***** TRECHO DA PÁGINA

Porque ela pode nutrir.
Esses jardins foram, nos Estados Unidos, responsáveis pela produção de 40%
dos alimentos desse período. A Lua, pois, foi capaz de nutrir, era ela que estava em
contato com a terra, cuidando dos ciclos, contribuindo para a manutenção da vida e,
não menos importante, contribuindo para a Vitória; ela também leva em si os valores de
Marte.
No sextil com Júpiter e Saturno ela vê o perrengue mas um planeta em
escorpião trabalha com o que tem. Júpiter passa para a Lua a esperança de dias
melhores. A casa 4, a que fala sobre os fins, é dele.
O júbilo da também se mostra também no fato de que muitas mulheres que
foram para o campo trabalhar nas hortas não quiseram voltar para a cidade.
Por fim, a Lua se jubila no resgate da memória. Dois séculos antes as cidades
começaram a crescer, e a trazer muita gente do campo. A indústria já se preocupava
com o abastecimento de alimentos da cidade e se esforçava para desenvolver novos
produtos e investia na pesquisa sobre conservação dos alimentos. A guerra trouxe,
para as pessoas que cultivavam os Victory Gardens, receitas caseiras de plantio (“Está
vendo quando a nuvem vem daquele lado? Vai chover”), da cozinha e de conservação
dos alimentos pois era inadmissível o desperdício.

**********
***** DADOS ARMAZENADOS

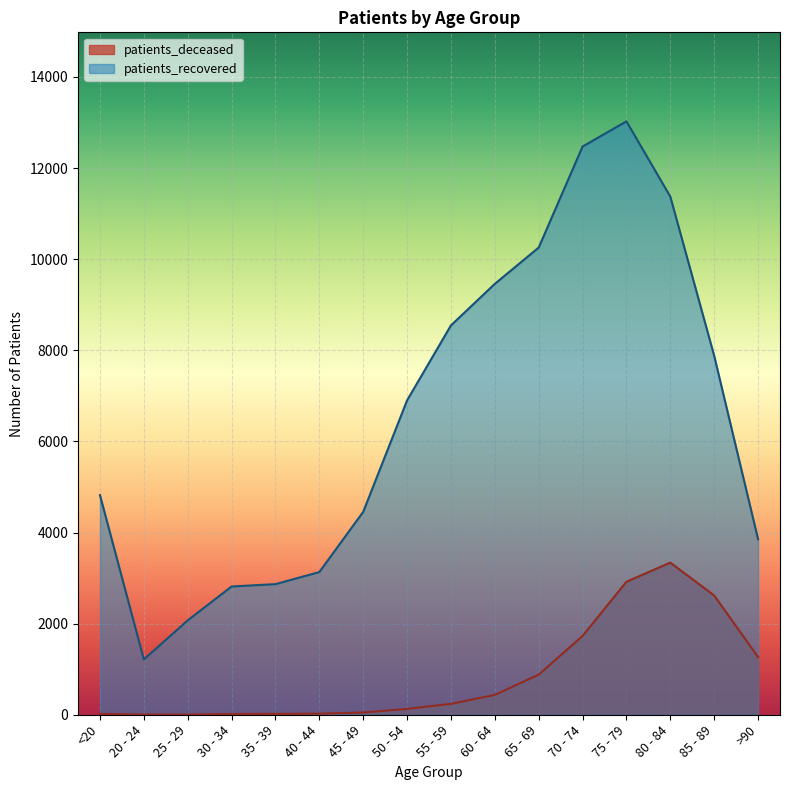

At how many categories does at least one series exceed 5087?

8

**********
***** DADOS ARMAZENADOS

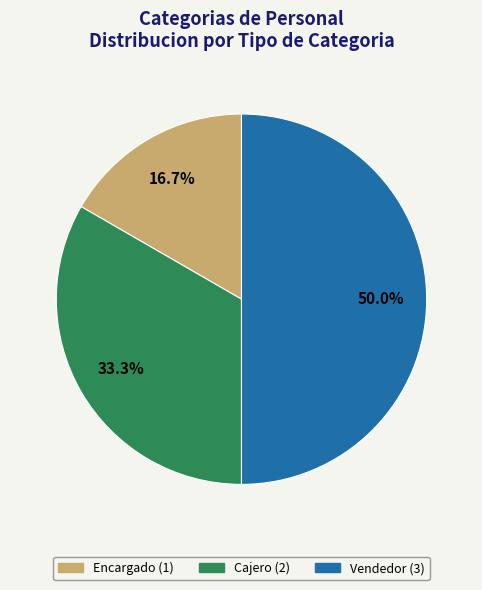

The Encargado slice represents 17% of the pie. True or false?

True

**********

PROBLEMAS A RESOLVER:
1. Liste todos os astros citados no trecho sobre os Victory Gardens.
2. Prossiga com o trecho sobre os Victory Gardens a partir da última frase apresentada.
As linhas armazenadas não têm relação com o trecho sobre os Victory Gardens.

RESULTADOS ESPERADOS:
1. Lua, Marte, Júpiter e Saturno.

2.
Atrevo-me a acrescentar: por essas atividades, a Lua jubilada trouxe a memória
para se lembrar de quem é. Bem importante em situações de medo.
CONSERVAS
A colheita é sazonal. Isso está praticamente escrito no rótulo-Ascendente
Virgem do mapa da lunação. Nos lugares muito frios a chegada do outono faz soar
uma sirene silenciosa que avisa que é preciso estocar alimentos, pois faltarão. Nesses
lugares então existem várias técnicas de conserva por isso insisto na transmissão do
conhecimento via casa 3.
Técnicas de preservação de alimento praticamos há milênios. Por exemplo a
secagem, a fermentação (vinho e cerveja são alimentos muito antigos), então surgiram
a imersão dos alimentos em vinagre, mel ou banha, depois apareceram as geleias.
A indústria já produzia as latas para a conserva, mas em casa a gente segue até
hoje utilizando os vidros.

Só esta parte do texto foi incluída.